The ugliest wart here is the line delete done_yesterday. This is required for length(done_yesterday) to return 0, if we never evaluate done_yesterday[h] = 1. awk doesn't require you to declare your variables, but it also doesn't have a facility for assigning a variable to an empty array! This is a fairly serious gotcha, in my opinion.

We also see an example of sorting arrays. While terse, sorting in awk is rather unnatural compared to the Python. The asorti function sorts the indices of its first argument, the (associative) array todos. The second argument tells asorti to copy the result into stalest, initializing it. The third argument, @val_num_desc, is a sigil describing how to sort the indices. asorti can take a variety of traversal order specifiers in this argument, or a user-provided function. We populate todos with the value of days_in_state in the loop, so this function call sorts the headlines by their staleness, numerically, in descending order.

Comparison and Conclusion

Some of the more obvious differences between awk and Python are the most relevant to their applicability to this sort of problem. Python is a general purpose programming language, which means that one has to set up the boilerplate to read from STDIN for every script. On the other hand, its standard library offers basic data processing functions that are substantially more ergonomic than awk. Sorting, filtering, and joining strings are all more readable and less error-prone in Python.

Nevertheless, awk is competitive with Python when it comes to its bread and butter: munging data in and out of associative data structures. It's frankly embarrassing how many problems are most naturally solved by an awkward series of intermediate hash maps. For my money, awk beats Python when it comes to this under-appreciated and under-discussed programming paradigm. Its handling of default values is extremely nice to have. How many times have you tried to solve a problem in Python with just standard dictionaries, only to find yourself going back and adding import defaultdict to the top of your file?

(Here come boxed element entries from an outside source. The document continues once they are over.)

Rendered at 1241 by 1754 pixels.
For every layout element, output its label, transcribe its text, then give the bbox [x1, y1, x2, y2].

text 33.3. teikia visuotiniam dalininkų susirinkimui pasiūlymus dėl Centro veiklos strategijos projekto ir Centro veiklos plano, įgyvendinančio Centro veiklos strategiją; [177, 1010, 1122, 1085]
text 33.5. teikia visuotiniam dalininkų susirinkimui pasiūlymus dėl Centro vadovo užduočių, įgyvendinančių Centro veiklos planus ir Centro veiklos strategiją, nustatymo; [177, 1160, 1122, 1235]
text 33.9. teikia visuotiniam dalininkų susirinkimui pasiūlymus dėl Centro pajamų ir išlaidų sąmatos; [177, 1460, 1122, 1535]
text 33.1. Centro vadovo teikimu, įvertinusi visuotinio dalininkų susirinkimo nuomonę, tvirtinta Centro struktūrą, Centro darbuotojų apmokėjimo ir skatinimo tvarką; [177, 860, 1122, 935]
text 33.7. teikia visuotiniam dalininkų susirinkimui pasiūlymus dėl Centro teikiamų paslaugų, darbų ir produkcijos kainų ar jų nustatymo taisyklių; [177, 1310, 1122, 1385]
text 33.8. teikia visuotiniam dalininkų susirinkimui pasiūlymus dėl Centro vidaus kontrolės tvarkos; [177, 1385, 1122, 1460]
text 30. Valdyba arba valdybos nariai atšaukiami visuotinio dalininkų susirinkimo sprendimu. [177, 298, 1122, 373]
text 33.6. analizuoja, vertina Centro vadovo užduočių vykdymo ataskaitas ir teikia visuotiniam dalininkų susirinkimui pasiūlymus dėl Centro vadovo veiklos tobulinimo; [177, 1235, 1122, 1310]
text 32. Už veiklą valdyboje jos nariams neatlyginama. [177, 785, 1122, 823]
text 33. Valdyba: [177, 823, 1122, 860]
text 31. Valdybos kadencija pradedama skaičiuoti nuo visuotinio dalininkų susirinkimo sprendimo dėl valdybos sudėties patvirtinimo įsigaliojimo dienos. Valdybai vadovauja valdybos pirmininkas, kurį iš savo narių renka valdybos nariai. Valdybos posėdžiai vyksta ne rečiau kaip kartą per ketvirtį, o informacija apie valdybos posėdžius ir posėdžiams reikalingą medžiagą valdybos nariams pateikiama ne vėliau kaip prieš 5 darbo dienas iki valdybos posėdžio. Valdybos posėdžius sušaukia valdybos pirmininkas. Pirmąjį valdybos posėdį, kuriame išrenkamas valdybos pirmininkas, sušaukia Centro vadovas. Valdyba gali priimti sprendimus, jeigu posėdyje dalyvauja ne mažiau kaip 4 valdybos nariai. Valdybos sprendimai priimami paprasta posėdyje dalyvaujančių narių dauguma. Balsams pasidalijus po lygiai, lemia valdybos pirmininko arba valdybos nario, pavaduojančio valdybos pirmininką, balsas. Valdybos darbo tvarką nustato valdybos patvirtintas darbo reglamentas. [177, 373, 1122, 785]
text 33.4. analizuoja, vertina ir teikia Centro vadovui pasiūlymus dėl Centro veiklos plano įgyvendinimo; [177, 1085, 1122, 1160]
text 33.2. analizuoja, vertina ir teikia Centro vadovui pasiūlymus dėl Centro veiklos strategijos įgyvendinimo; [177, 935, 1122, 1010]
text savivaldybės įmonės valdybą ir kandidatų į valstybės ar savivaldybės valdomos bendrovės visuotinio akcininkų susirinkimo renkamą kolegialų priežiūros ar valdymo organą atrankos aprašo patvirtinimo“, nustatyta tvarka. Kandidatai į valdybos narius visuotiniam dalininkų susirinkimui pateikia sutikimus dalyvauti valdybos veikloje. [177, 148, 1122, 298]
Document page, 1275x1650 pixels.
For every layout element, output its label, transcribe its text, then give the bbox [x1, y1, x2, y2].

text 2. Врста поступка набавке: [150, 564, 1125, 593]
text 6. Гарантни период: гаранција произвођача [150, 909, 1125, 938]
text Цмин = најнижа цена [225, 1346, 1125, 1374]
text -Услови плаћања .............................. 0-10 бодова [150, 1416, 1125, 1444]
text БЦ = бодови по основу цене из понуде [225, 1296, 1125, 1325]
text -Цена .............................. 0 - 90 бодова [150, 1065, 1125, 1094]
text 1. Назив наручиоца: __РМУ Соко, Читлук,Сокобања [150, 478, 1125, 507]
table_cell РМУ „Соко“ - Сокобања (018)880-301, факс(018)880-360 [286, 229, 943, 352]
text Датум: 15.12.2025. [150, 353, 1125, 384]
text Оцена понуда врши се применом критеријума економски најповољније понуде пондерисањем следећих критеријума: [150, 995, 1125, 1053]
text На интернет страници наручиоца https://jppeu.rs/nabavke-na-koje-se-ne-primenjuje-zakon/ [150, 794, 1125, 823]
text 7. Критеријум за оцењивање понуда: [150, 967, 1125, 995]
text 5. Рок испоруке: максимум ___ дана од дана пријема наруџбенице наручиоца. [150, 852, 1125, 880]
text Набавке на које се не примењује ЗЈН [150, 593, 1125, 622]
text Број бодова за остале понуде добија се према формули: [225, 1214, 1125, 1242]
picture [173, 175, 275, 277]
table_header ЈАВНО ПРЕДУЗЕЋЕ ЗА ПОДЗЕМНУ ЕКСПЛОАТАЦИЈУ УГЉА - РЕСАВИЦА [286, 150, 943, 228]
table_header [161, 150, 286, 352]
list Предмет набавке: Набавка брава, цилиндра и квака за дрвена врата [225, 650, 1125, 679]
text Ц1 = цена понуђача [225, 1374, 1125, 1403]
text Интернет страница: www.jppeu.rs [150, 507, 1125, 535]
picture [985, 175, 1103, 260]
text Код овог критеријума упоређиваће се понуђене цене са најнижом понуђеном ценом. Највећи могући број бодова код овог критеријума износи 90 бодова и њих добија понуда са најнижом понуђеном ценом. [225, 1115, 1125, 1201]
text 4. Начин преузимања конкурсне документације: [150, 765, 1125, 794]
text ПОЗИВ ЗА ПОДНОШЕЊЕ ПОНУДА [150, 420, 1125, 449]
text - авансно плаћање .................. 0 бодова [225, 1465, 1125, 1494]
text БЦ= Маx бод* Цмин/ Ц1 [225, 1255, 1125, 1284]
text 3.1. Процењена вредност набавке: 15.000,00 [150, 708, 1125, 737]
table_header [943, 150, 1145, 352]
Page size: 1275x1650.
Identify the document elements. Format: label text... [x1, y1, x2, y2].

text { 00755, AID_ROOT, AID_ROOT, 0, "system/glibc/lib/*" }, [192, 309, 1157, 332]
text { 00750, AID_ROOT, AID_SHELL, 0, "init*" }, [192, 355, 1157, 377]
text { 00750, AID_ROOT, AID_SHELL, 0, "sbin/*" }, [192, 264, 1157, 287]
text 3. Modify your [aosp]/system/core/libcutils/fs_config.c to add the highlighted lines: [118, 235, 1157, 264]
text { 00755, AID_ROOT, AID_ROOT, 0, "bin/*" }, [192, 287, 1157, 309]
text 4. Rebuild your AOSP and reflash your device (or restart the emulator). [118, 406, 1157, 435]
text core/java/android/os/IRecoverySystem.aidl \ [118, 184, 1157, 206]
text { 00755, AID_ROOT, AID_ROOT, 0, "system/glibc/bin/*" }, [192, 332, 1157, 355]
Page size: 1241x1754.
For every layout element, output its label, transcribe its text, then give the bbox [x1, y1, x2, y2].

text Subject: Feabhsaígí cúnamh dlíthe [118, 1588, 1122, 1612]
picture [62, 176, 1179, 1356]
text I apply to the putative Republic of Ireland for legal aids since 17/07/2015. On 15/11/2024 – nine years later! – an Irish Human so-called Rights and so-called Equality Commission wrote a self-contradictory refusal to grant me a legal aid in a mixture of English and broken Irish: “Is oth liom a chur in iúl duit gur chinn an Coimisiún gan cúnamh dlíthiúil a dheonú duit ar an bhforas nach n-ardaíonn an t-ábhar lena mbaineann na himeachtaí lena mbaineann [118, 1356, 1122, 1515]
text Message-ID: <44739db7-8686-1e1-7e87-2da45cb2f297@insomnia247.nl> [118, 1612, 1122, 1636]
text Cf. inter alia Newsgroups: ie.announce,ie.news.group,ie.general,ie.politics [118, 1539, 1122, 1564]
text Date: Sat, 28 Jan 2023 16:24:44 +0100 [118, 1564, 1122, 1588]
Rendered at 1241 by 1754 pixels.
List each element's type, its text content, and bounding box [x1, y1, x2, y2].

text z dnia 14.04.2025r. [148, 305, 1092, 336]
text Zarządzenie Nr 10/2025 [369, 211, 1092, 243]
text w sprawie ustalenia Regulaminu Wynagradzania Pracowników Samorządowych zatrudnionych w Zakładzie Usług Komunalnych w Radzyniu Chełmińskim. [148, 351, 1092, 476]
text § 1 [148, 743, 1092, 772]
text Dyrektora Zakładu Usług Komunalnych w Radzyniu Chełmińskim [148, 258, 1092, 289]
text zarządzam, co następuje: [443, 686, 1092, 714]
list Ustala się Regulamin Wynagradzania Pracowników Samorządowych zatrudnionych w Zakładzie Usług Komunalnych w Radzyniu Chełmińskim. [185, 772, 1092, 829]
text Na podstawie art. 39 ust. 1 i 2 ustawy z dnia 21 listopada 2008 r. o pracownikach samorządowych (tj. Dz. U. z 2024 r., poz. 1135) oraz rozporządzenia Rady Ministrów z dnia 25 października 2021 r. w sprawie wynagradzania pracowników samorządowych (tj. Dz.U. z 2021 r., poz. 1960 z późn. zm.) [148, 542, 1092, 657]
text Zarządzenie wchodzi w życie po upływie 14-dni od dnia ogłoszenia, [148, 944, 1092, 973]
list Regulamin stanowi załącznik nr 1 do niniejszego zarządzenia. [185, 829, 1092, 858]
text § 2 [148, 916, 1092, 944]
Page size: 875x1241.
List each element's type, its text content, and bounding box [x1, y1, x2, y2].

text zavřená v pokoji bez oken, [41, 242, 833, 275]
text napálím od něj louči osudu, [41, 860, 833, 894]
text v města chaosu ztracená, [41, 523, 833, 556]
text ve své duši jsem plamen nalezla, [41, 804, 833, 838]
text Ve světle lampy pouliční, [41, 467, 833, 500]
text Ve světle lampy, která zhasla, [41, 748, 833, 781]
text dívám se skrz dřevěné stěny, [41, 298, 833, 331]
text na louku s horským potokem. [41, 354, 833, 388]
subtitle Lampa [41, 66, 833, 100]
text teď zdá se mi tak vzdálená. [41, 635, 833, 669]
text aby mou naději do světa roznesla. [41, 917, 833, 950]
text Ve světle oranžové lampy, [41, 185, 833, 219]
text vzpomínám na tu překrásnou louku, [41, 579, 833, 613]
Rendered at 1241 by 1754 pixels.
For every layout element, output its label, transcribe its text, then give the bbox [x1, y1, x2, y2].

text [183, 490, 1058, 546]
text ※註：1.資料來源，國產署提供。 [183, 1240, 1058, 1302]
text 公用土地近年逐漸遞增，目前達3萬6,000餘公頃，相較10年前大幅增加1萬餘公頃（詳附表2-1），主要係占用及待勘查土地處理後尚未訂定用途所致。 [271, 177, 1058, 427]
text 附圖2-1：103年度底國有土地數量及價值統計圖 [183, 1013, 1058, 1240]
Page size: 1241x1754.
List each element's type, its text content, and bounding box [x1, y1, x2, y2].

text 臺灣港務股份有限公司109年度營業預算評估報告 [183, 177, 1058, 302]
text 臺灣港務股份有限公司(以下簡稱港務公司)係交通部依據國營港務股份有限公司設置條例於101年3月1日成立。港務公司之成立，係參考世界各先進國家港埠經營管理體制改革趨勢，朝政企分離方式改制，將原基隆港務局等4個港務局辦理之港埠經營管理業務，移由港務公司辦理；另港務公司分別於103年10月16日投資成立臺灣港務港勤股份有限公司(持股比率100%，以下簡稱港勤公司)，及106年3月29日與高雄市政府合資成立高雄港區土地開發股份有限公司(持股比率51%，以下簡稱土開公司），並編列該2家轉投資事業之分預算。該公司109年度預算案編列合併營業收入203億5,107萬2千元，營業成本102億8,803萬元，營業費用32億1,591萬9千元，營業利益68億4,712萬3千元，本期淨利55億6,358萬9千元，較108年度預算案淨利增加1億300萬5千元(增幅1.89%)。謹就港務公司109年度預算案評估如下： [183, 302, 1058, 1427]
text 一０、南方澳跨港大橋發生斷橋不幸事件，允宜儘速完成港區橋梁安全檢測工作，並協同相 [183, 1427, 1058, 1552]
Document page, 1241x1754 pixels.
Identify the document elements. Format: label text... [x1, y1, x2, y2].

Ease of deployment is a small point in awk's favor as well. While dependency hell is almost never an issue Python scripts this short, I don't think I've ever logged onto a server where awk was not available.

Finally, I have barely touched on performance at all. I hope to do a followup post comparing awk's performance with associative arrays to a variety of Python data structures. For what it's worth, the two scripts described in this post were within 50% of each other's (perfectly adequate) performance.